Povertà e ricchezza
al centro di questo Vangelo domenicale (Lc 16, 19-31). Una povertà che benché segno
di fragilità porta poi a vedere Dio, a essere suo familiare e godere della sua
compagnia per sempre. Un ricchezza invece che chiude l’orizzonte della vita e lo
appiattisce sul limite e su questo lo richiude, come in un abbraccio che invece
di vita causa asfissia. Ma cos’ha di tanto grave la ricchezza?
Dipende certamente
dal tipo di ricchezza a cui ci si riferisce. Se siamo ricchi di valori e di
preghiera, se la nostra vita interiore è dinamica, sempre aperta alle crescite
che Dio ci domanda, se in una parola, siamo persone spirituali, capaci cioè di
non eliminare la domanda su Dio dalla nostra vita ma di integrarla e di farci
pellegrini di senso, allora siamo ricchi da ammirare e non da commiserare. Se
invece la nostra ricchezza significa limitarci a riempire i bisogni che di
giorno in giorno si affacciano dentro di noi, senza fermarci a riflettere sull’origine
di questa insoddisfazione, allora è piuttosto povertà e condizione da
compatire.
Pensiamo allora alla
povera per eccellenza: Maria. Quale tipo di povertà ci insegna e ci aiuta a vivere?

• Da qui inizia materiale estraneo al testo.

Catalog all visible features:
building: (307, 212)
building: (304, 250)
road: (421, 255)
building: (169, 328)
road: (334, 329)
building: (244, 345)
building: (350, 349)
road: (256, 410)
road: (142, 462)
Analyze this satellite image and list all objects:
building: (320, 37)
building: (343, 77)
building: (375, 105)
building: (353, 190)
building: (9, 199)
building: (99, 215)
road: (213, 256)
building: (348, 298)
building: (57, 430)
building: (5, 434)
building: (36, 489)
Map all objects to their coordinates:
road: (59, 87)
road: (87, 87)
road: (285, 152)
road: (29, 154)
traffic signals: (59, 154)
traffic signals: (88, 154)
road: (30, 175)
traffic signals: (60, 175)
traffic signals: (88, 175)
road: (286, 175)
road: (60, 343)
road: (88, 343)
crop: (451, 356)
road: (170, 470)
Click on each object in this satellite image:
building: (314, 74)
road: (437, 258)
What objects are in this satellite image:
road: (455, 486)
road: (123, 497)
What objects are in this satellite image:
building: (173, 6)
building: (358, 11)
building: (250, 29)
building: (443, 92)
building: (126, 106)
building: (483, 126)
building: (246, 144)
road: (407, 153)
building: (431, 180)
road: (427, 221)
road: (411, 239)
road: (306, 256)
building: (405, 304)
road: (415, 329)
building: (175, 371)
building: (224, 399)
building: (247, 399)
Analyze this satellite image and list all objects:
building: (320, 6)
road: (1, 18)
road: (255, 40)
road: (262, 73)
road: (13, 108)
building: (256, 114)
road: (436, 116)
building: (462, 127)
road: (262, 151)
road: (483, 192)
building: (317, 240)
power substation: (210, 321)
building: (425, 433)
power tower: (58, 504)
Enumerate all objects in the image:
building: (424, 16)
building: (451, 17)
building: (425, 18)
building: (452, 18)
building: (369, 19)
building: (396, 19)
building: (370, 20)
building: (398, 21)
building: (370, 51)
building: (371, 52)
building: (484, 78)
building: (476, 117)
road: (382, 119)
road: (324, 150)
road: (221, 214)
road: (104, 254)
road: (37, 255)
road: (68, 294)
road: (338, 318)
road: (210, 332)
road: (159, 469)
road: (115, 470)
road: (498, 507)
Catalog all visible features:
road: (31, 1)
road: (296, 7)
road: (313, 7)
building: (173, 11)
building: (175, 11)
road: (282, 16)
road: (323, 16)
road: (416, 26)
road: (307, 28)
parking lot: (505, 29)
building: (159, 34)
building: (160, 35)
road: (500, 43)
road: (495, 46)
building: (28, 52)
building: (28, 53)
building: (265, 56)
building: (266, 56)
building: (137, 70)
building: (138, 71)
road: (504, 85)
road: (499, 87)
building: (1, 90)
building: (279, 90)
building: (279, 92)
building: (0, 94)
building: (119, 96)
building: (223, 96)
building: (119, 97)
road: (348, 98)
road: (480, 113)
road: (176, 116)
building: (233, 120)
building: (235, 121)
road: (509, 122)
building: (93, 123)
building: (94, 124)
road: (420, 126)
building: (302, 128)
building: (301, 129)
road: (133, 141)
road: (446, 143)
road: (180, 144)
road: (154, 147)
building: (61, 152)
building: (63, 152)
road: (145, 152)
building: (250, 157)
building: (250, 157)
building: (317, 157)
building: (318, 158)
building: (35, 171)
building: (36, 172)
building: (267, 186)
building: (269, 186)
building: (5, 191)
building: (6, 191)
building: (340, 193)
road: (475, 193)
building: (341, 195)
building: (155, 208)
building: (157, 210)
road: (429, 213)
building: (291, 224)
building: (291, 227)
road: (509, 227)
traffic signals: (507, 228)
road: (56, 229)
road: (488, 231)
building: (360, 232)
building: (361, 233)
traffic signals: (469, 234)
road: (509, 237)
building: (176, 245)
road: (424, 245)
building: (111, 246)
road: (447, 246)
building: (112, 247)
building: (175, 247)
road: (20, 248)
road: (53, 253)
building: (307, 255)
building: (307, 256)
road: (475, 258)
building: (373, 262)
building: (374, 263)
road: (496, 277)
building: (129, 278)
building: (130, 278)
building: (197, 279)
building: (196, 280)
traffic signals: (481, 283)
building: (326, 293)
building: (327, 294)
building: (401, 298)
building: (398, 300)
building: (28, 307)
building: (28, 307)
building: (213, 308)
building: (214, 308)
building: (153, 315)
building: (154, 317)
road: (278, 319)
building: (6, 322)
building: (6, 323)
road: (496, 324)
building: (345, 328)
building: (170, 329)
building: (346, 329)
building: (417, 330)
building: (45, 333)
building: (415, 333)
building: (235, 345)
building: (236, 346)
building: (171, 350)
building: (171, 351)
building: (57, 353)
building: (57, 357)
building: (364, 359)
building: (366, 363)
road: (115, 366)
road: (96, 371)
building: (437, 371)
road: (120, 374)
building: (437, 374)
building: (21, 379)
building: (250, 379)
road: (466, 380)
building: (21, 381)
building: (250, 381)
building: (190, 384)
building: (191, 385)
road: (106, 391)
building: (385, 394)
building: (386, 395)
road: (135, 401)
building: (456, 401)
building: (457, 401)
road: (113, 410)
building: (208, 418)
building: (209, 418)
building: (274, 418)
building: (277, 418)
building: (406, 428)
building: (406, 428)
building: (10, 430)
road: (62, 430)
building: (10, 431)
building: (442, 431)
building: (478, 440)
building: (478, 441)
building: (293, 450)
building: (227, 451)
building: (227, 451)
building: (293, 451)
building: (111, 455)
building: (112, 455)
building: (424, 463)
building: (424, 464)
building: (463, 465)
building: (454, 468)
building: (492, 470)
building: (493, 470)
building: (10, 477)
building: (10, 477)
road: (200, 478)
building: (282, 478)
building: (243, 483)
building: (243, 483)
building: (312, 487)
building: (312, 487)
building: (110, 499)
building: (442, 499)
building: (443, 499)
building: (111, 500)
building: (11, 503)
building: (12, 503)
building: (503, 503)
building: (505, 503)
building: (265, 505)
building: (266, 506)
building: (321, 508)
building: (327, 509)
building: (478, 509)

Aspettarsi tutto da Dio è la più bella definizione di povertà mariana. Avere l’anima
tesa verso la sua Parola, il suo passaggio, le sue proposte quotidiane. Esserne
coscienti e assecondarle, stare in ascolto, con l’umiltà di chi ha da ricevere
dalla vita prima che dare e desidera lasciarsi raggiungere da una nuova
possibilità di amore e di donazione. Ci
affidiamo a Maria per imparare l’arte della povertà che dal punto di vista di
Dio diventa ricchezza. Quale gioia e forza più grande del sapersi amati da Dio?
Se è vero com’è vero che le persone sofferenti sono quelle che si sentono orfane
su questa terra, schiacciate su un orizzonte senza futuro, senza eternità,
quale felicità ci invade nel vivere da figli amati, dal momento che non solo
siamo custoditi qui ma soprattutto siamo attesi lì, nel cuore del Padre, dove
tutto troverà la sua piena realizzazione.